July 25, 2011

MOVIES: Captain America: The First Avenger (Joe Johnston, 2011)

Virtue is a lot harder for an actor to play than vice, which is part of what makes Chris Evans' performance in Captain America such a delight. Evans plays Steve Rogers, a kid who desperately wants to enlist in the military during World War II, but keeps getting rejected for not being up to military standards. (The CGI that's used to make Evans look short and scrawny is very impressive.) He's recruited by a military scientist (Stanley Tucci, having a ball with an appropriately comic-book German accent and Einstein hair) for an experimental project that turns him into a tall, muscular super-soldier who will become Captain America. (And I do mean muscular. As in yummy yummy yummy I want that for Christmas.)

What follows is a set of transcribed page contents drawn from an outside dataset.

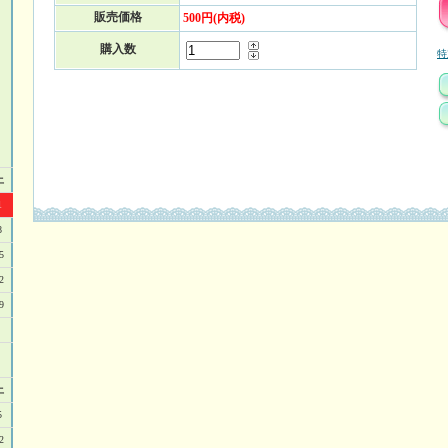
販売価格
500円(内税)
購入数
特
土
1
8
5
2
9
土
5
2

Steve/Captain America is all virtue. He's kind, sensible, intelligent, charming, polite, and above all, decent in a way that seems to have gone out of fashion these days. (It's going to be very interesting to see the character in the current era when The Avengers arrives next summer.) He's a guy who could easily come across as a simpering goody-two-shoes, someone we'd all instantly hate, but Evans makes him both believable and likable. It's a performance that won't get nearly the attention it deserves.

On the villain side, the movie makes the smart move of avoiding all the potential poor-taste pitfalls of making Hitler the bad guy in a silly comic book movie by creating a secondary threat. Hugo Weaving plays the German scientist who has broken away from Hitler's research team to create his own private army, and Toby Jones is perfectly sycophantic as his chief henchman. Also giving fine performances are Tommy Lee Jones, deliciously droll as Captain America's commanding officer, and Hayley Atwell, all feistiness and spunk as a British intelligence officer who becomes Steve's romantic interest.

The effects are well done, the period look of the movie is right on target, and the action scenes are thrilling; a climactic scene set on Weaving's airplane hits just the right note of giddy comic-book implausibility. You even get a top-notch song as part of a sequence in which Captain America is forced to tour with a USO troupe to sell war bonds. Alan Menken wrote "Star Spangled Man," and it is a precise evocation of the 40s musical style; I wouldn't be surprised to see it on Oscar's Best Song list.

If you enjoy this sort of movie at all, Captain America is a must-see.